Ele alerta para o crescimento de crimes ligados à importunação sexual.

"Nós sabemos que o crime de importunação sexual, todos os crimes de intolerância sexual, vamos dizer assim, expandiram muito. Então, isso deriva da quantidade de foliões, que ampliou muito, deriva também das pessoas bebendo, ingerindo bebida alcoólica, e onde a campanha preventiva e a ação da rede de proteção às mulheres e grupos vulnerabilizados são essenciais."

O delegado também chama atenção para os trabalhadores informais que dependem da festa.

Estratégia inclui ampliação dos postos de acolhimento e reforço na rede de proteção às mulheres
Estratégia inclui ampliação dos postos de acolhimento e reforço na rede de proteção às mulheres | Foto: Arquivo Pessoal

"E realmente entendemos que só tende a expandir essa atividade de acolhimento, bem como as pessoas que trabalham nos circuitos, que dependem, foi a atenção do Governo do Estado, muito importante em relação a esses grupos e que a Polícia Civil absorveu."

"Para se ter uma ideia, há 15 dias antes do Carnaval já havia pessoas pernoitando, dormindo ou em barracas ou ao relento, guarnecendo o seu isopor com suas bebidas para que pudessem comercializar no Carnaval."

Segurança como responsabilidade coletiva e meta de excelência

Para André Viana, o impacto econômico e social da festa também impõe responsabilidade às forças de segurança.

"Isso não tem como não nos motivar, nos honrar e realmente cobrar da polícia o seu empenho total referente à garantia, à segurança e ao sucesso desse evento, que exprime para o cidadão, de modo geral, e para o estado, de modo geral, uma receita positiva que possa ser investida em outras áreas."

"Resulta também para que esses grupos possam receber uma renda a mais para poder ter uma melhor condição de vida. Então, com essa renda adquirida, isso nos motiva por demais."

O delegado lembra que 2026 foi seu primeiro ano à frente da instituição durante o Carnaval.

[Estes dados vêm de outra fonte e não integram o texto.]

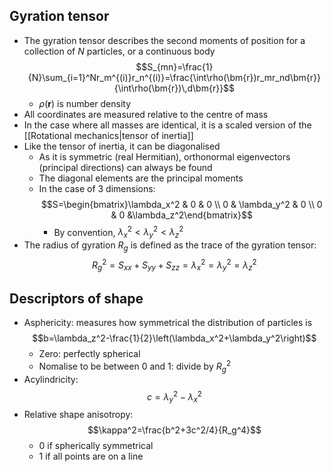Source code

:## Gyration tensor
- The gyration tensor describes the second moments of position for a collection of $N$ particles, or a continuous body 
$$S_{mn}=\frac{1}{N}\sum_{i=1}^Nr_m^{(i)}r_n^{(i)}=\frac{\int\rho(\bm{r})r_mr_nd\bm{r}}{\int\rho(\bm{r})\,d\bm{r}}$$
	- $\rho(\bm{r})$ is number density
- All coordinates are measured relative to the centre of mass
- In the case where all masses are identical, it is a scaled version of the [[Rotational mechanics|tensor of inertia]]
- Like the tensor of inertia, it can be diagonalised
	- As it is symmetric (real Hermitian), orthonormal eigenvectors (principal directions) can always be found
	- The diagonal elements are the principal moments
	- In the case of 3 dimensions:
$$S=\begin{bmatrix}\lambda_x^2 & 0 & 0 \\ 0 & \lambda_y^2 & 0 \\ 0 & 0 &\lambda_z^2\end{bmatrix}$$
		- By convention, $\lambda_x^2<\lambda_y^2<\lambda_z^2$
- The radius of gyration $R_g$ is defined as the trace of the gyration tensor:
$$R_g^2=S_{xx}+S_{yy}+S_{zz}=\lambda_x^2=\lambda_y^2=\lambda_z^2$$
## Descriptors of shape
- Asphericity: measures how symmetrical the distribution of particles is
$$b=\lambda_z^2-\frac{1}{2}\left(\lambda_x^2+\lambda_y^2\right)$$
	- Zero: perfectly spherical
	- Nomalise to be between 0 and 1: divide by $R_g^2$
- Acylindricity:
$$c=\lambda_y^2-\lambda_x^2$$
- Relative shape anisotropy:
$$\kappa^2=\frac{b^2+3c^2/4}{R_g^4}$$
	- 0 if spherically symmetrical
	- 1 if all points are on a line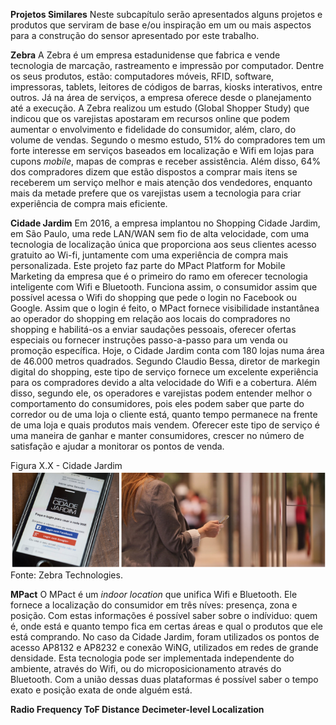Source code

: **Projetos Similares**
Neste subcapítulo serão apresentados alguns projetos e produtos que serviram de base e/ou inspiração em um ou mais aspectos para a construção do sensor apresentado por este trabalho.

**Zebra**
A Zebra é um empresa estadunidense que fabrica e vende tecnologia de marcação, rastreamento e impressão por computador. Dentre os seus produtos, estão: computadores móveis, RFID, software, impressoras, tablets, leitores de códigos de barras, kiosks interativos, entre outros. Já na área de serviços, a empresa oferece desde o planejamento até a execução.
A Zebra realizou um estudo (Global Shopper Study) que indicou que os varejistas apostaram em recursos online que podem aumentar o envolvimento e fidelidade do consumidor, além, claro, do volume de vendas. Segundo o mesmo estudo, 51% do compradores tem um forte interesse em serviços baseados em localização e Wifi em lojas para cupons *mobile*, mapas de compras e receber assistência. Além disso, 64% dos compradores dizem que estão dispostos a comprar mais itens se receberem um serviço melhor e mais atenção dos vendedores, enquanto mais da metade prefere que os varejistas usem a tecnologia para criar experiência de compra mais eficiente.

**Cidade Jardim**
Em 2016, a empresa implantou no Shopping Cidade Jardim, em São Paulo, uma rede LAN/WAN sem fio de alta velocidade, com uma tecnologia de localização única que proporciona aos seus clientes acesso gratuito ao Wi-fi, juntamente com uma experiência de compra mais personalizada. Este projeto faz parte do MPact Platform for Mobile Marketing da empresa que é o primeiro do ramo em oferecer tecnologia inteligente com Wifi e Bluetooth.
Funciona assim, o consumidor assim que possível acessa o Wifi do shopping que pede o login no Facebook ou Google. Assim que o login é feito, o MPact fornece visibilidade instantânea ao operador do shopping em relação aos locais do compradores no shopping e habilitá-os a enviar saudações pessoais, oferecer ofertas especiais ou fornecer instruções passo-a-passo para um venda ou promoção específica. Hoje, o Cidade Jardim conta com 180 lojas numa área de 46.000 metros quadrados.
Segundo Claudio Bessa, diretor de markegin digital do shopping, este tipo de serviço fornece um excelente experiência para os compradores devido a alta velocidade do Wifi e a cobertura. Além disso, segundo ele, os operadores e varejistas podem entender melhor o comportamento do consumidores, pois eles podem saber que parte do corredor ou de uma loja o cliente está, quanto tempo permanece na frente de uma loja e quais produtos mais vendem. Oferecer este tipo de serviço é uma maneira de ganhar e manter consumidores, crescer no número de satisfação e ajudar a monitorar os pontos de venda.

Figura X.X - Cidade Jardim
![](cidade-jardim.png)
Fonte: Zebra Technologies.

 **MPact**
 O MPact é um *indoor location* que unifica Wifi e Bluetooth. Ele fornece a localização do consumidor em três níves: presença, zona e posição. Com estas informações é possível saber sobre o indíviduo: quem é, onde está e quanto tempo fica em certas áreas e qual o produtos que ele está comprando. No caso da Cidade Jardim, foram utilizados os pontos de acesso AP8132 e AP8232 e conexão WiNG, utilizados em redes de grande densidade.
 Esta tecnologia pode ser implementada independente do ambiente, através do Wifi, ou do microposicionamento através do Bluetooth. Com a união dessas duas plataformas é possível saber o tempo exato e posição exata de onde alguém está.

**Radio Frequency ToF Distance**
**Decimeter-level Localization**
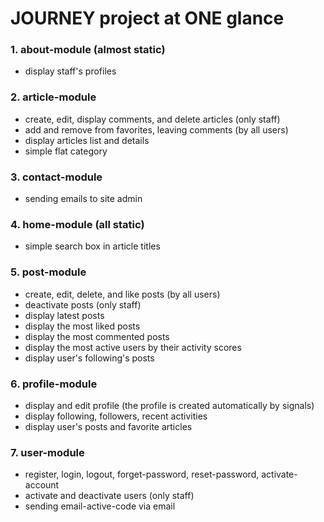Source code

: # JOURNEY project at ONE glance 

### 1. about-module (almost static) 
- display staff's profiles


### 2. article-module
- create, edit, display comments, and delete articles (only staff)
- add and remove from favorites, leaving comments (by all users)
- display articles list and details
- simple flat category


### 3. contact-module
- sending emails to site admin


### 4. home-module (all static)
- simple search box in article titles


### 5. post-module 
- create, edit, delete, and like posts (by all users)
- deactivate posts (only staff)
- display latest posts 
- display the most liked posts
- display the most commented posts
- display the most active users by their activity scores
- display user's following's posts


### 6. profile-module
- display and edit profile (the profile is created automatically by signals)
- display following, followers, recent activities
- display user's posts and favorite articles


### 7. user-module
- register, login, logout, forget-password, reset-password, activate-account
- activate and deactivate users (only staff)
- sending email-active-code via email 
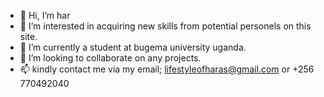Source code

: - 👋 Hi, I’m har
- 👀 I’m interested in acquiring new skills from potential personels on this site.
- 🌱 I’m currently a student at bugema university uganda.
- 💞️ I’m looking to collaborate on any projects.
- 📫 kindly contact me via my email; lifestyleofharas@gmail.com or +256 770492040

<!---
harhub01/harhub01 is a ✨ special ✨ repository because its `README.md` (this file) appears on your GitHub profile.
You can click the Preview link to take a look at your changes.
--->
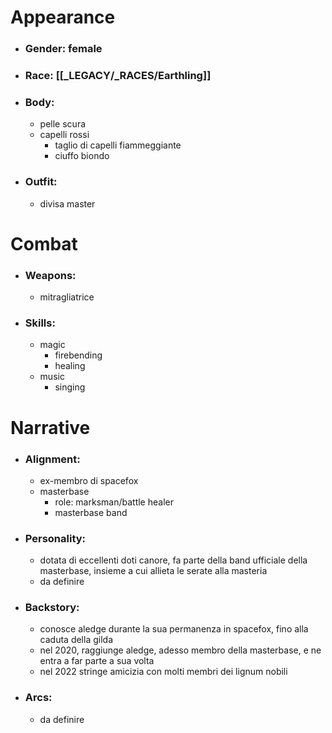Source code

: # Appearance

- ### Gender: female
- ### Race: [[_LEGACY/_RACES/Earthling]]
- ### Body:
	- pelle scura
	- capelli rossi
		- taglio di capelli fiammeggiante
		- ciuffo biondo
- ### Outfit:
	- divisa master

# Combat

- ### Weapons:
	- mitragliatrice

- ### Skills:
	- magic
		- firebending
		- healing
	- music
		- singing

# Narrative

- ### Alignment:
	- ex-membro di spacefox
	- masterbase
		- role: marksman/battle healer
		- masterbase band
- ### Personality:
	- dotata di eccellenti doti canore, fa parte della band ufficiale della masterbase, insieme a cui allieta le serate alla masteria
	- da definire
- ### Backstory:
	- conosce aledge durante la sua permanenza in spacefox, fino alla caduta della gilda
	- nel 2020, raggiunge aledge, adesso membro della masterbase, e ne entra a far parte a sua volta
	- nel 2022 stringe amicizia con molti membri dei lignum nobili
- ### Arcs:
	- da definire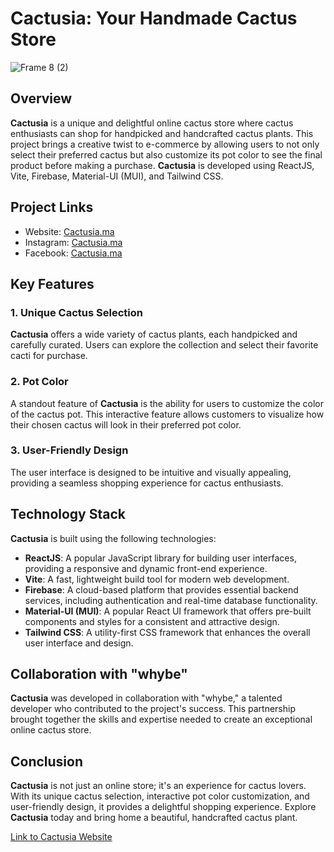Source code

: # Cactusia: Your Handmade Cactus Store

![Frame 8 (2)](https://github.com/cactussia/cactusia/assets/115560200/352b789b-5e90-43cb-ba68-b8c7b886f35f)


## Overview

**Cactusia** is a unique and delightful online cactus store where cactus enthusiasts can shop for handpicked and handcrafted cactus plants. This project brings a creative twist to e-commerce by allowing users to not only select their preferred cactus but also customize its pot color to see the final product before making a purchase. **Cactusia** is developed using ReactJS, Vite, Firebase, Material-UI (MUI), and Tailwind CSS.

## Project Links

- Website: [Cactusia.ma](https://www.cactusia.ma)
- Instagram: [Cactusia.ma](https://www.instagram.com/cactusia.ma/)
- Facebook: [Cactusia.ma](https://www.facebook.com/cactusia.ma/)

## Key Features

### 1. Unique Cactus Selection

**Cactusia** offers a wide variety of cactus plants, each handpicked and carefully curated. Users can explore the collection and select their favorite cacti for purchase.

### 2.  Pot Color

A standout feature of **Cactusia** is the ability for users to customize the color of the cactus pot. This interactive feature allows customers to visualize how their chosen cactus will look in their preferred pot color.

### 3. User-Friendly Design

The user interface is designed to be intuitive and visually appealing, providing a seamless shopping experience for cactus enthusiasts.

## Technology Stack

**Cactusia** is built using the following technologies:

- **ReactJS**: A popular JavaScript library for building user interfaces, providing a responsive and dynamic front-end experience.
- **Vite**: A fast, lightweight build tool for modern web development.
- **Firebase**: A cloud-based platform that provides essential backend services, including authentication and real-time database functionality.
- **Material-UI (MUI)**: A popular React UI framework that offers pre-built components and styles for a consistent and attractive design.
- **Tailwind CSS**: A utility-first CSS framework that enhances the overall user interface and design.

## Collaboration with "whybe"

**Cactusia** was developed in collaboration with "whybe," a talented developer who contributed to the project's success. This partnership brought together the skills and expertise needed to create an exceptional online cactus store.

## Conclusion

**Cactusia** is not just an online store; it's an experience for cactus lovers. With its unique cactus selection, interactive pot color customization, and user-friendly design, it provides a delightful shopping experience. Explore **Cactusia** today and bring home a beautiful, handcrafted cactus plant.

[Link to Cactusia Website](https://www.cactusia.ma)
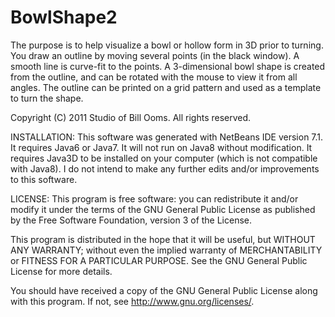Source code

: # BowlShape2
The purpose is to help visualize a bowl or hollow form in 3D prior to turning.  
You draw an outline by moving several points (in the black window). 
A smooth line is curve-fit to the points. 
A 3-dimensional bowl shape is created from the outline, and can be rotated with the mouse to view it from all angles. 
The outline can be printed on a grid pattern and used as a template to turn the shape.

Copyright (C) 2011 Studio of Bill Ooms. All rights reserved.

INSTALLATION:
This software was generated with NetBeans IDE version 7.1. 
It requires Java6 or Java7. It will not run on Java8 without modification.
It requires Java3D to be installed on your computer (which is not compatible with Java8).
I do not intend to make any further edits and/or improvements to this software.

LICENSE:
This program is free software: you can redistribute it and/or modify
it under the terms of the GNU General Public License as published by
the Free Software Foundation, version 3 of the License.
 
This program is distributed in the hope that it will be useful,
but WITHOUT ANY WARRANTY; without even the implied warranty of
MERCHANTABILITY or FITNESS FOR A PARTICULAR PURPOSE.  See the
GNU General Public License for more details.

You should have received a copy of the GNU General Public License
along with this program.  If not, see <http://www.gnu.org/licenses/>.

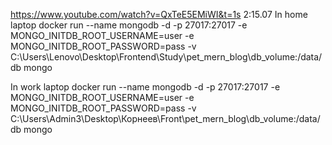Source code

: https://www.youtube.com/watch?v=QxTeE5EMiWI&t=1s
2:15.07
In home laptop
docker run --name mongodb -d -p 27017:27017 -e MONGO_INITDB_ROOT_USERNAME=user -e MONGO_INITDB_ROOT_PASSWORD=pass -v C:\Users\Lenovo\Desktop\Frontend\Study\pet_mern_blog\db_volume:/data/db mongo

In work laptop
docker run --name mongodb -d -p 27017:27017 -e MONGO_INITDB_ROOT_USERNAME=user -e MONGO_INITDB_ROOT_PASSWORD=pass -v C:\Users\Admin3\Desktop\Корнеев\Front\pet_mern_blog\db_volume:/data/db mongo
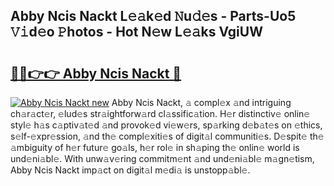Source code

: ## Abby Ncis Nackt L𝚎𝚊k𝚎d 𝙽u𝚍𝚎s - Parts-Uo5 𝚅𝚒d𝚎o 𝙿hotos - Hot N𝚎w L𝚎𝚊ks VgiUW

# <h2><a href="http://kv66ss.teov.top/?on=Abby+Ncis+Nackt">🔗🔗👉👉 Abby Ncis Nackt 🔗</a></h2>

[![Abby Ncis Nackt new](https://i.imgur.com/QqkWNDz.gif)](http://kv66ss.teov.top/?on=Abby+Ncis+Nackt)
Abby Ncis Nackt, 𝚊 compl𝚎x 𝚊nd intriguing ch𝚊r𝚊ct𝚎r, 𝚎lud𝚎s str𝚊ightforw𝚊rd cl𝚊ssific𝚊tion. H𝚎r distinctiv𝚎 onlin𝚎 styl𝚎 h𝚊s c𝚊ptiv𝚊t𝚎d 𝚊nd provok𝚎d vi𝚎w𝚎rs, sp𝚊rking d𝚎b𝚊t𝚎s on 𝚎thics, s𝚎lf-𝚎xpr𝚎ssion, 𝚊nd th𝚎 compl𝚎xiti𝚎s of digit𝚊l communiti𝚎s. D𝚎spit𝚎 th𝚎 𝚊mbiguity of h𝚎r futur𝚎 go𝚊ls, h𝚎r rol𝚎 in sh𝚊ping th𝚎 onlin𝚎 world is und𝚎ni𝚊bl𝚎. With unw𝚊v𝚎ring commitm𝚎nt 𝚊nd und𝚎ni𝚊bl𝚎 m𝚊gn𝚎tism, Abby Ncis Nackt imp𝚊ct on digit𝚊l m𝚎di𝚊 is unstopp𝚊bl𝚎.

"Este foi o primeiro ano enquanto delegado-geral. Já coordenei alguns anos consecutivos a parte operacional dos grupos velados e ostensivos, mas este ano, na batuta, vamos dizer assim, da Polícia Civil, eu posso dizer: é uma grande honra, a maior honra da minha vida, estar hoje na gestão da Polícia Civil da Bahia."

Ele reforça o espírito de equipe.

"Todos são fundamentais para o sucesso desse evento. Então, acho que a gente deixa essa marca do trabalho de time muito forte e que vamos, sim. E essa é a busca sempre: todos os dias acordar procurando a melhor versão de nós mesmos, a melhor versão da Polícia Civil."

Ao projetar 2027, o objetivo é claro:

"No próximo ano, a sociedade pode ter a certeza de que vamos procurar um Carnaval ainda mais seguro. Não é desejo da polícia, de modo geral, da força de segurança, ter qualquer incidente criminoso durante o Carnaval."

"Nós queremos realmente ser um exemplo, como de fato fomos, para todo o país."

Com um calendário ampliado e expectativa de público ainda maior, o planejamento da segurança já está em curso e, segundo o delegado-geral, a meta é transformar o próximo Carnaval em uma edição ainda mais estruturada, preventiva e integrada.